Apropos http://paulgraham.com/swan.html#f1n "it's cool with us if the founders want to sell early for a small amount, or grow slowly and never sell (i.e. become a so-called lifestyle business)"<p>I run a side business that I hope will eventually become a lifestyle business; there must be lots of other HNers in a similar position. I've assumed that since we never intend to be the next Google–or even the next Dropbox–we should never apply to YC.<p>Is YC really open to applicants like me? How could it be rational for YC to accept me instead of yet another wanna-be billionaire who "radiates 'winner'"?
======
mlinsey
YC is looking for companies that will be home runs. The essay should have made
that pretty clear!

The footnote you quote is saying is that if a YC company doesn't turn out to
be a home run, but instead becomes a lifestyle business or a small
acquisition, YC will be happy for you and supportive of your decision.
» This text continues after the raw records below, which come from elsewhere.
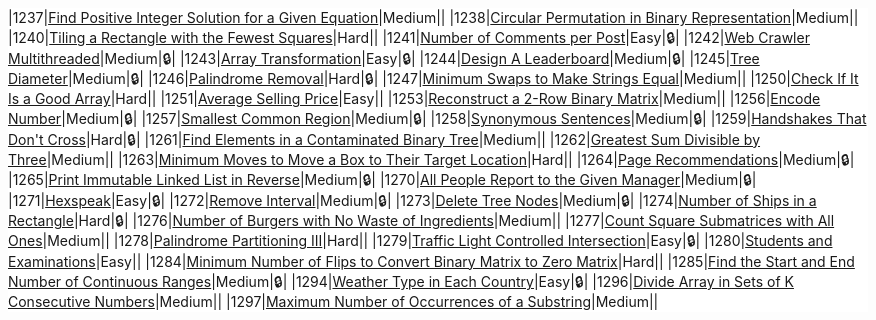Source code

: |1237|[Find Positive Integer Solution for a Given Equation](https://leetcode.com/problems/find-positive-integer-solution-for-a-given-equation/)|Medium||
|1238|[Circular Permutation in Binary Representation](https://leetcode.com/problems/circular-permutation-in-binary-representation/)|Medium||
|1240|[Tiling a Rectangle with the Fewest Squares](https://leetcode.com/problems/tiling-a-rectangle-with-the-fewest-squares/)|Hard||
|1241|[Number of Comments per Post](https://leetcode.com/problems/number-of-comments-per-post/)|Easy|🔒|
|1242|[Web Crawler Multithreaded](https://leetcode.com/problems/web-crawler-multithreaded/)|Medium|🔒|
|1243|[Array Transformation](https://leetcode.com/problems/array-transformation/)|Easy|🔒|
|1244|[Design A Leaderboard](https://leetcode.com/problems/design-a-leaderboard/)|Medium|🔒|
|1245|[Tree Diameter](https://leetcode.com/problems/tree-diameter/)|Medium|🔒|
|1246|[Palindrome Removal](https://leetcode.com/problems/palindrome-removal/)|Hard|🔒|
|1247|[Minimum Swaps to Make Strings Equal](https://leetcode.com/problems/minimum-swaps-to-make-strings-equal/)|Medium||
|1250|[Check If It Is a Good Array](https://leetcode.com/problems/check-if-it-is-a-good-array/)|Hard||
|1251|[Average Selling Price](https://leetcode.com/problems/average-selling-price/)|Easy||
|1253|[Reconstruct a 2-Row Binary Matrix](https://leetcode.com/problems/reconstruct-a-2-row-binary-matrix/)|Medium||
|1256|[Encode Number](https://leetcode.com/problems/encode-number/)|Medium|🔒|
|1257|[Smallest Common Region](https://leetcode.com/problems/smallest-common-region/)|Medium|🔒|
|1258|[Synonymous Sentences](https://leetcode.com/problems/synonymous-sentences/)|Medium|🔒|
|1259|[Handshakes That Don't Cross](https://leetcode.com/problems/handshakes-that-dont-cross/)|Hard|🔒|
|1261|[Find Elements in a Contaminated Binary Tree](https://leetcode.com/problems/find-elements-in-a-contaminated-binary-tree/)|Medium||
|1262|[Greatest Sum Divisible by Three](https://leetcode.com/problems/greatest-sum-divisible-by-three/)|Medium||
|1263|[Minimum Moves to Move a Box to Their Target Location](https://leetcode.com/problems/minimum-moves-to-move-a-box-to-their-target-location/)|Hard||
|1264|[Page Recommendations](https://leetcode.com/problems/page-recommendations/)|Medium|🔒|
|1265|[Print Immutable Linked List in Reverse](https://leetcode.com/problems/print-immutable-linked-list-in-reverse/)|Medium|🔒|
|1270|[All People Report to the Given Manager](https://leetcode.com/problems/all-people-report-to-the-given-manager/)|Medium|🔒|
|1271|[Hexspeak](https://leetcode.com/problems/hexspeak/)|Easy|🔒|
|1272|[Remove Interval](https://leetcode.com/problems/remove-interval/)|Medium|🔒|
|1273|[Delete Tree Nodes](https://leetcode.com/problems/delete-tree-nodes/)|Medium|🔒|
|1274|[Number of Ships in a Rectangle](https://leetcode.com/problems/number-of-ships-in-a-rectangle/)|Hard|🔒|
|1276|[Number of Burgers with No Waste of Ingredients](https://leetcode.com/problems/number-of-burgers-with-no-waste-of-ingredients/)|Medium||
|1277|[Count Square Submatrices with All Ones](https://leetcode.com/problems/count-square-submatrices-with-all-ones/)|Medium||
|1278|[Palindrome Partitioning III](https://leetcode.com/problems/palindrome-partitioning-iii/)|Hard||
|1279|[Traffic Light Controlled Intersection](https://leetcode.com/problems/traffic-light-controlled-intersection/)|Easy|🔒|
|1280|[Students and Examinations](https://leetcode.com/problems/students-and-examinations/)|Easy||
|1284|[Minimum Number of Flips to Convert Binary Matrix to Zero Matrix](https://leetcode.com/problems/minimum-number-of-flips-to-convert-binary-matrix-to-zero-matrix/)|Hard||
|1285|[Find the Start and End Number of Continuous Ranges](https://leetcode.com/problems/find-the-start-and-end-number-of-continuous-ranges/)|Medium|🔒|
|1294|[Weather Type in Each Country](https://leetcode.com/problems/weather-type-in-each-country/)|Easy|🔒|
|1296|[Divide Array in Sets of K Consecutive Numbers](https://leetcode.com/problems/divide-array-in-sets-of-k-consecutive-numbers/)|Medium||
|1297|[Maximum Number of Occurrences of a Substring](https://leetcode.com/problems/maximum-number-of-occurrences-of-a-substring/)|Medium||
This is
because they are nice people who know that these outcomes are meaningful for
the founders, even though they don't really have an impact on YC's bottom
line. But that's not the same thing as deliberately looking for founders who
are trying to build "lifestyle businesses" from the outset - in fact, that's
the opposite of what they're looking for.

------
scotto
No one can predict the future - so my advice would be to not go about limiting
your future options. You may be one pivot off from being the next big thing
and YC could help find that. At the very least, YC will help you be a better
entrepreneur.

------
Robby2012
Many of YCombinator founders have smart but little ideas, in my opinion you
should always apply because YC is open to all sort of ideas, you don't have to
be a wanna-be billionaire who "radiates" winner, that only happens once in a
long time

------
sharemywin
Why are you limited yourself and your goals in the first place? if you had
more money to fund your idea could it become bigger? expand into other areas?